Directions:
The lines to reproduce run from the one containing "X73140Y215820D03*" through the final line of the entries; write them out exactly and add nothing.

Task material:
——————

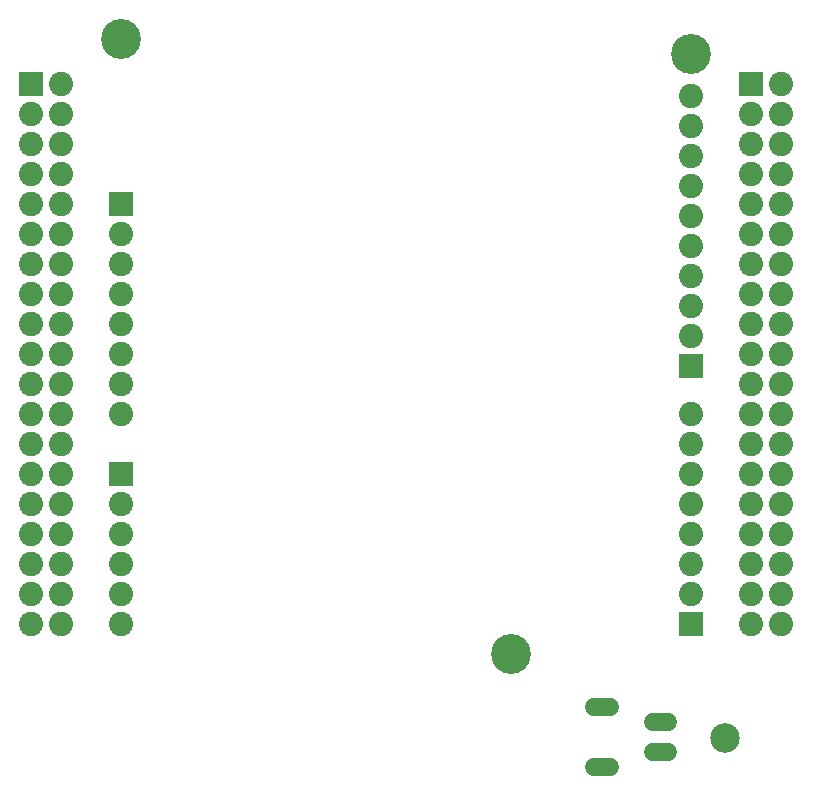
<source format=gbr>
G04 EAGLE Gerber RS-274X export*
G75*
%MOMM*%
%FSLAX34Y34*%
%LPD*%
%INSoldermask Bottom*%
%IPPOS*%
%AMOC8*
5,1,8,0,0,1.08239X$1,22.5*%
G01*
%ADD10C,1.524000*%
%ADD11C,2.503200*%
%ADD12R,2.053200X2.053200*%
%ADD13C,2.053200*%
%ADD14C,3.378200*%


D10*
X573536Y107220D02*
X586744Y107220D01*
X586744Y132620D02*
X573536Y132620D01*
X537444Y145520D02*
X524236Y145520D01*
X524236Y94720D02*
X537444Y94720D01*
D11*
X635012Y119614D03*
D12*
X123940Y342820D03*
D13*
X123940Y317420D03*
X123940Y292020D03*
X123940Y266620D03*
X123940Y241220D03*
X123940Y215820D03*
D12*
X123940Y571420D03*
D13*
X123940Y546020D03*
X123940Y520620D03*
X123940Y495220D03*
X123940Y469820D03*
X123940Y444420D03*
X123940Y419020D03*
X123940Y393620D03*
D12*
X47740Y673020D03*
D13*
X73140Y673020D03*
X47740Y647620D03*
X73140Y647620D03*
X47740Y622220D03*
X73140Y622220D03*
X47740Y596820D03*
X73140Y596820D03*
X47740Y571420D03*
X73140Y571420D03*
X47740Y546020D03*
X73140Y546020D03*
X47740Y520620D03*
X73140Y520620D03*
X47740Y495220D03*
X73140Y495220D03*
X47740Y469820D03*
X73140Y469820D03*
X47740Y444420D03*
X73140Y444420D03*
X47740Y419020D03*
X73140Y419020D03*
X47740Y393620D03*
X73140Y393620D03*
X47740Y368220D03*
X73140Y368220D03*
X47740Y342820D03*
X73140Y342820D03*
X47740Y317420D03*
X73140Y317420D03*
X47740Y292020D03*
X73140Y292020D03*
X47740Y266620D03*
X73140Y266620D03*
X47740Y241220D03*
X73140Y241220D03*
X47740Y215820D03*
X73140Y215820D03*
D12*
X606540Y434260D03*
D13*
X606540Y459660D03*
X606540Y485060D03*
X606540Y510460D03*
X606540Y535860D03*
X606540Y561260D03*
X606540Y586660D03*
X606540Y612060D03*
X606540Y637460D03*
X606540Y662860D03*
X606540Y266620D03*
X606540Y292020D03*
X606540Y317420D03*
X606540Y342820D03*
X606540Y368220D03*
X606540Y393620D03*
D12*
X606540Y215820D03*
D13*
X606540Y241220D03*
D12*
X657340Y672770D03*
D13*
X682740Y672770D03*
X657340Y647370D03*
X682740Y647370D03*
X657340Y621970D03*
X682740Y621970D03*
X657340Y596570D03*
X682740Y596570D03*
X657340Y571170D03*
X682740Y571170D03*
X657340Y545770D03*
X682740Y545770D03*
X657340Y520370D03*
X682740Y520370D03*
X657340Y494970D03*
X682740Y494970D03*
X657340Y469570D03*
X682740Y469570D03*
X657340Y444170D03*
X682740Y444170D03*
X657340Y418770D03*
X682740Y418770D03*
X657340Y393370D03*
X682740Y393370D03*
X657340Y367970D03*
X682740Y367970D03*
X657340Y342570D03*
X682740Y342570D03*
X657340Y317170D03*
X682740Y317170D03*
X657340Y291770D03*
X682740Y291770D03*
X657340Y266370D03*
X682740Y266370D03*
X657340Y240970D03*
X682740Y240970D03*
X657340Y215570D03*
X682740Y215570D03*
D14*
X606540Y698420D03*
X123940Y711120D03*
X454140Y190420D03*
M02*

</source>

——————

Response to this exercise:
X73140Y215820D03*
D12*
X606540Y434260D03*
D13*
X606540Y459660D03*
X606540Y485060D03*
X606540Y510460D03*
X606540Y535860D03*
X606540Y561260D03*
X606540Y586660D03*
X606540Y612060D03*
X606540Y637460D03*
X606540Y662860D03*
X606540Y266620D03*
X606540Y292020D03*
X606540Y317420D03*
X606540Y342820D03*
X606540Y368220D03*
X606540Y393620D03*
D12*
X606540Y215820D03*
D13*
X606540Y241220D03*
D12*
X657340Y672770D03*
D13*
X682740Y672770D03*
X657340Y647370D03*
X682740Y647370D03*
X657340Y621970D03*
X682740Y621970D03*
X657340Y596570D03*
X682740Y596570D03*
X657340Y571170D03*
X682740Y571170D03*
X657340Y545770D03*
X682740Y545770D03*
X657340Y520370D03*
X682740Y520370D03*
X657340Y494970D03*
X682740Y494970D03*
X657340Y469570D03*
X682740Y469570D03*
X657340Y444170D03*
X682740Y444170D03*
X657340Y418770D03*
X682740Y418770D03*
X657340Y393370D03*
X682740Y393370D03*
X657340Y367970D03*
X682740Y367970D03*
X657340Y342570D03*
X682740Y342570D03*
X657340Y317170D03*
X682740Y317170D03*
X657340Y291770D03*
X682740Y291770D03*
X657340Y266370D03*
X682740Y266370D03*
X657340Y240970D03*
X682740Y240970D03*
X657340Y215570D03*
X682740Y215570D03*
D14*
X606540Y698420D03*
X123940Y711120D03*
X454140Y190420D03*
M02*

</source>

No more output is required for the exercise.